■ **Dataset entries**

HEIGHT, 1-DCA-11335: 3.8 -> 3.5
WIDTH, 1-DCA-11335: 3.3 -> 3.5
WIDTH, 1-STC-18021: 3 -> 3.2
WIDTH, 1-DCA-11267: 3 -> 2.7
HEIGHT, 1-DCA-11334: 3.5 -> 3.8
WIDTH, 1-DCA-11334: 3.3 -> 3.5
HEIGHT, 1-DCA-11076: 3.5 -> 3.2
--
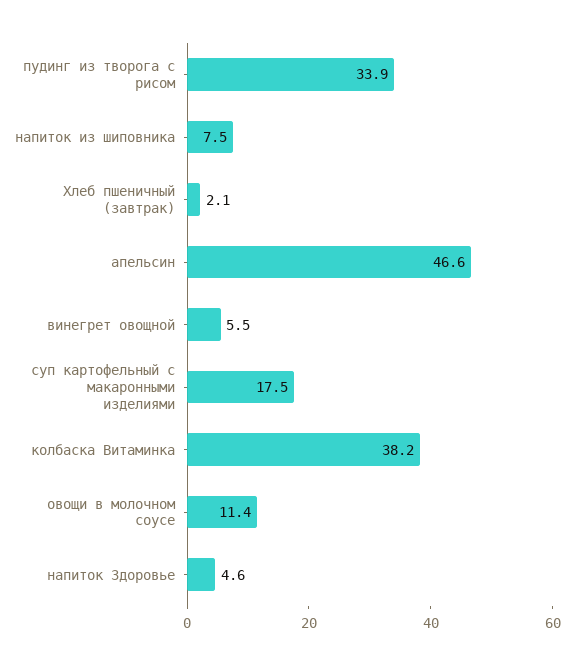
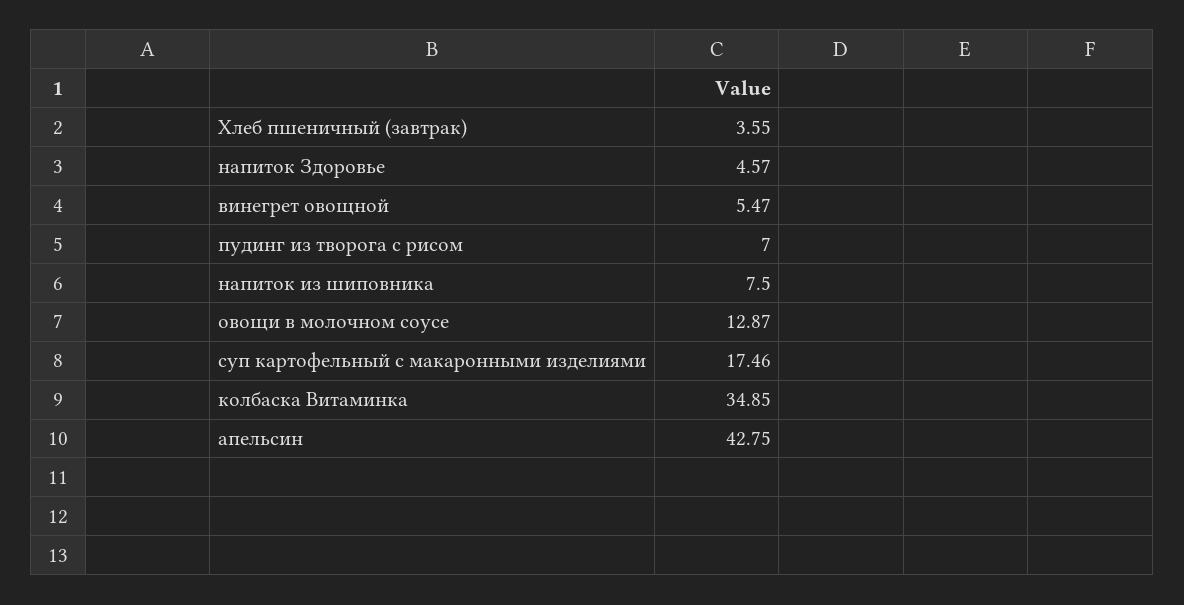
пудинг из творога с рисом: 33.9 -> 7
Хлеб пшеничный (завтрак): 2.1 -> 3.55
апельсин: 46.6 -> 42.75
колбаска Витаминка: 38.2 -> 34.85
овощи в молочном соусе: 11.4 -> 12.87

■ **What to do**
Using the records above, write out exactly the lines between the one holding "пудинг из творога с рисом: 33.9 -> 7" and the one holding "овощи в молочном соусе: 11.4 -> 12.87", inclusive; leave everything else out.

■ **Solution**
пудинг из творога с рисом: 33.9 -> 7
Хлеб пшеничный (завтрак): 2.1 -> 3.55
апельсин: 46.6 -> 42.75
колбаска Витаминка: 38.2 -> 34.85
овощи в молочном соусе: 11.4 -> 12.87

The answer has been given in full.